Exercise |
Will you retype the listing below character for character, omitting the pictures?

[Task material]

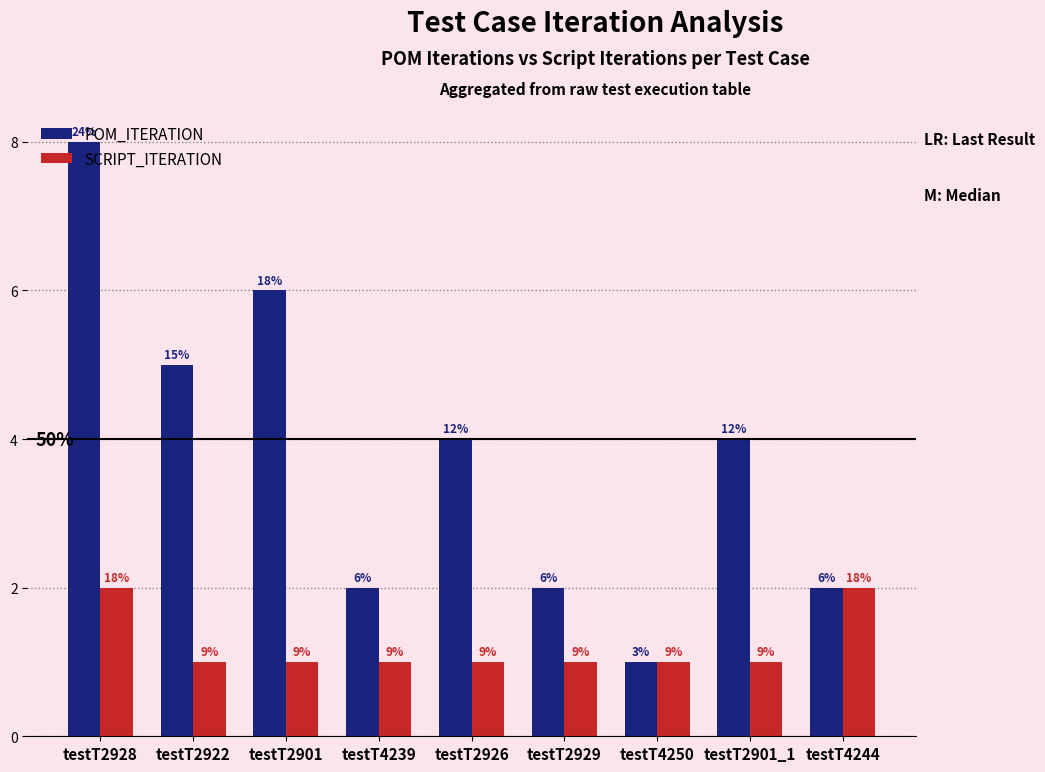

What is the difference between the second highest and minimum values in the SCRIPT_ITERATION series?

1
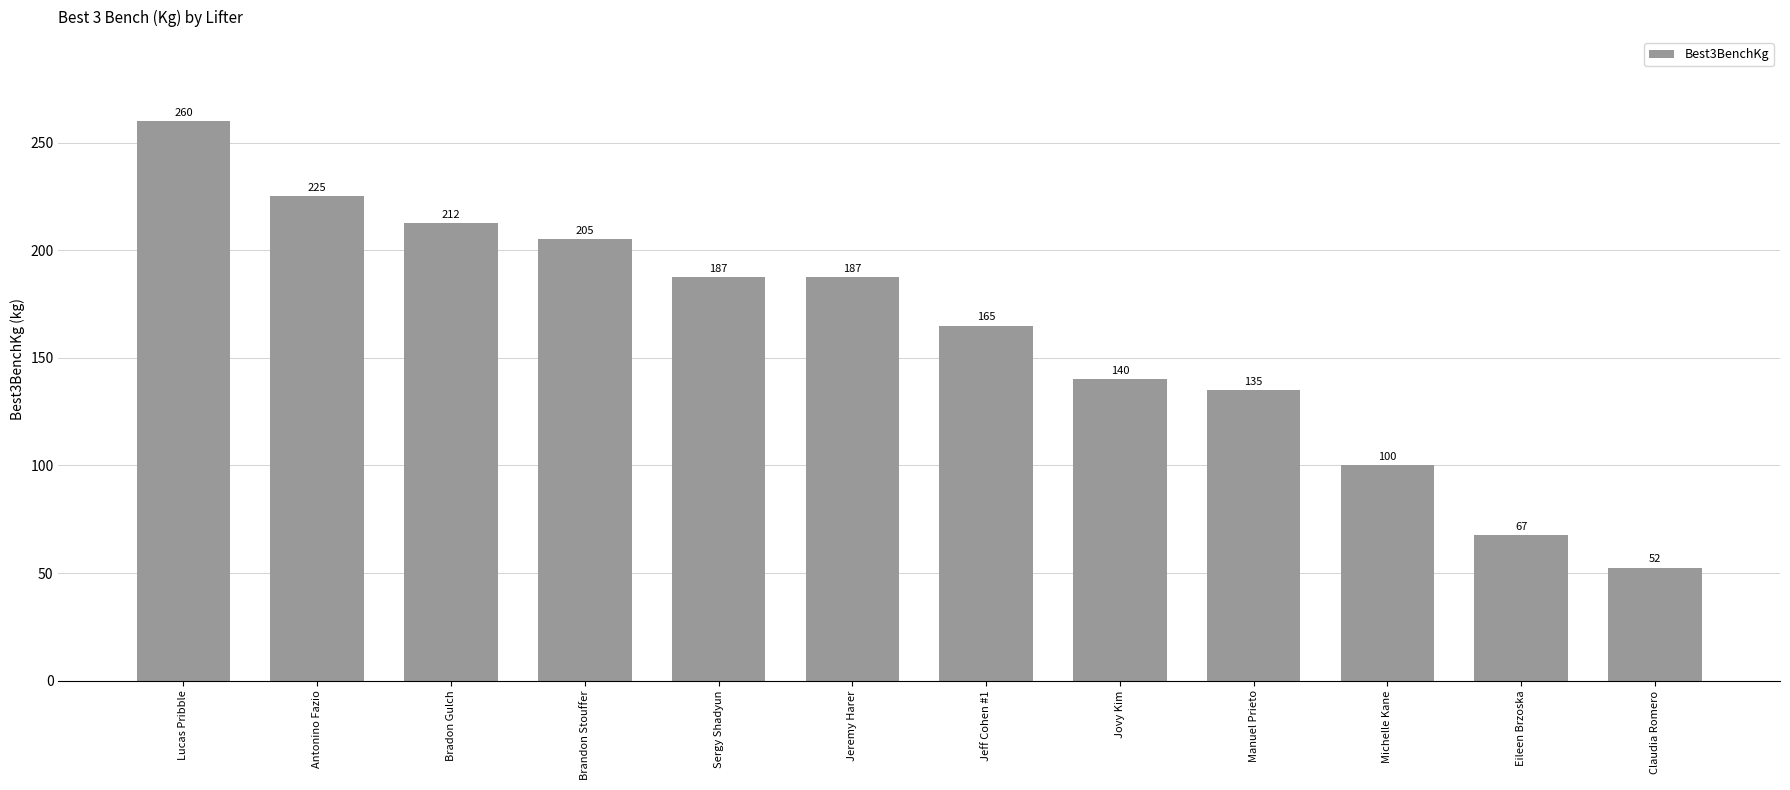

What is the change in value from Jovy Kim to Eileen Brzoska?

-72.5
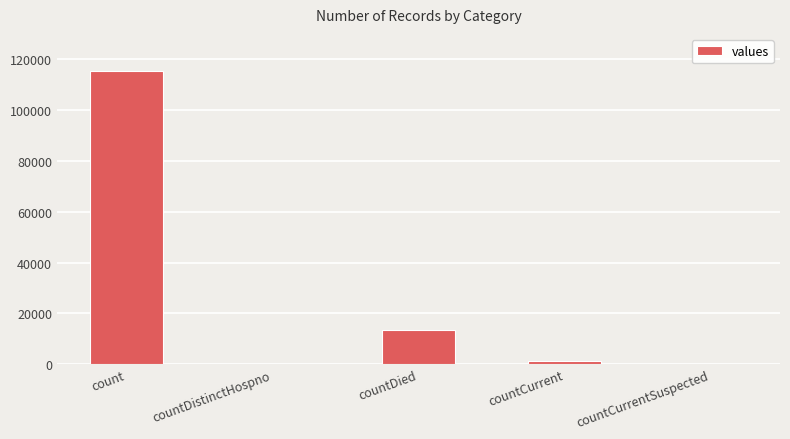

At which category does the chart reach its peak across all series?

count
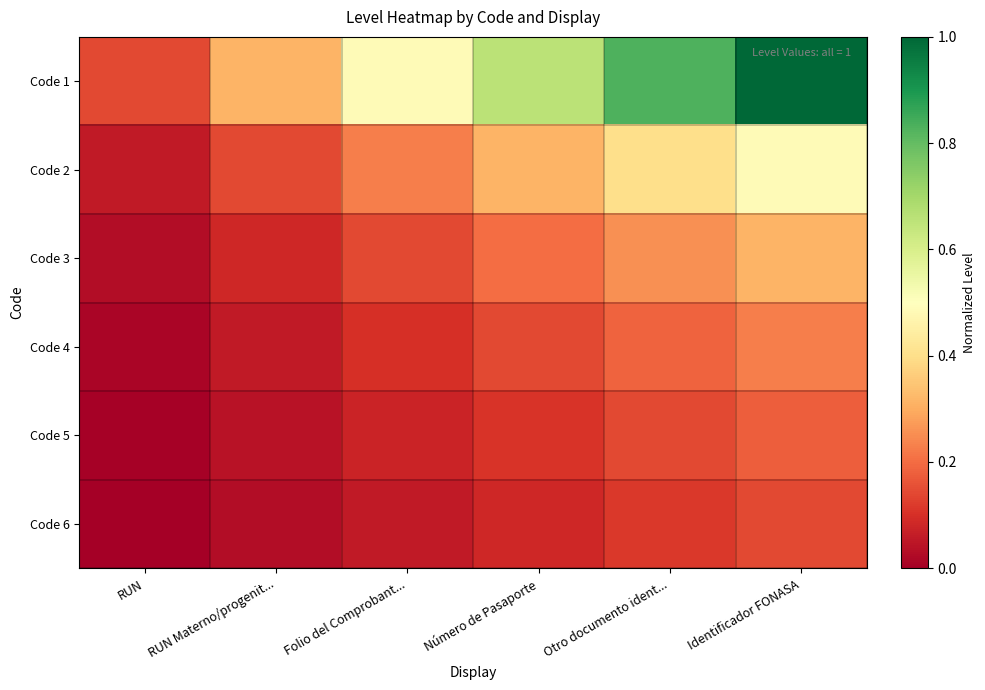

Reading right to left, what are all the values shown in this chart?

Code 1: Identificador FONASA=1.0	Otro documento ident...=0.8	Número de Pasaporte=0.7	Folio del Comprobant...=0.5	RUN Materno/progenit...=0.3	RUN=0.1
Code 2: Identificador FONASA=0.5	Otro documento ident...=0.4	Número de Pasaporte=0.3	Folio del Comprobant...=0.2	RUN Materno/progenit...=0.1	RUN=0.1
Code 3: Identificador FONASA=0.3	Otro documento ident...=0.3	Número de Pasaporte=0.2	Folio del Comprobant...=0.1	RUN Materno/progenit...=0.1	RUN=0.0
Code 4: Identificador FONASA=0.2	Otro documento ident...=0.2	Número de Pasaporte=0.1	Folio del Comprobant...=0.1	RUN Materno/progenit...=0.1	RUN=0.0
Code 5: Identificador FONASA=0.2	Otro documento ident...=0.1	Número de Pasaporte=0.1	Folio del Comprobant...=0.1	RUN Materno/progenit...=0.0	RUN=0.0
Code 6: Identificador FONASA=0.1	Otro documento ident...=0.1	Número de Pasaporte=0.1	Folio del Comprobant...=0.1	RUN Materno/progenit...=0.0	RUN=0.0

[/Task material]

Answer below |
What is the difference between the second highest and minimum values in the SCRIPT_ITERATION series?

1

What is the change in value from Jovy Kim to Eileen Brzoska?

-72.5

At which category does the chart reach its peak across all series?

count

Reading right to left, what are all the values shown in this chart?

Code 1: Identificador FONASA=1.0	Otro documento ident...=0.8	Número de Pasaporte=0.7	Folio del Comprobant...=0.5	RUN Materno/progenit...=0.3	RUN=0.1
Code 2: Identificador FONASA=0.5	Otro documento ident...=0.4	Número de Pasaporte=0.3	Folio del Comprobant...=0.2	RUN Materno/progenit...=0.1	RUN=0.1
Code 3: Identificador FONASA=0.3	Otro documento ident...=0.3	Número de Pasaporte=0.2	Folio del Comprobant...=0.1	RUN Materno/progenit...=0.1	RUN=0.0
Code 4: Identificador FONASA=0.2	Otro documento ident...=0.2	Número de Pasaporte=0.1	Folio del Comprobant...=0.1	RUN Materno/progenit...=0.1	RUN=0.0
Code 5: Identificador FONASA=0.2	Otro documento ident...=0.1	Número de Pasaporte=0.1	Folio del Comprobant...=0.1	RUN Materno/progenit...=0.0	RUN=0.0
Code 6: Identificador FONASA=0.1	Otro documento ident...=0.1	Número de Pasaporte=0.1	Folio del Comprobant...=0.1	RUN Materno/progenit...=0.0	RUN=0.0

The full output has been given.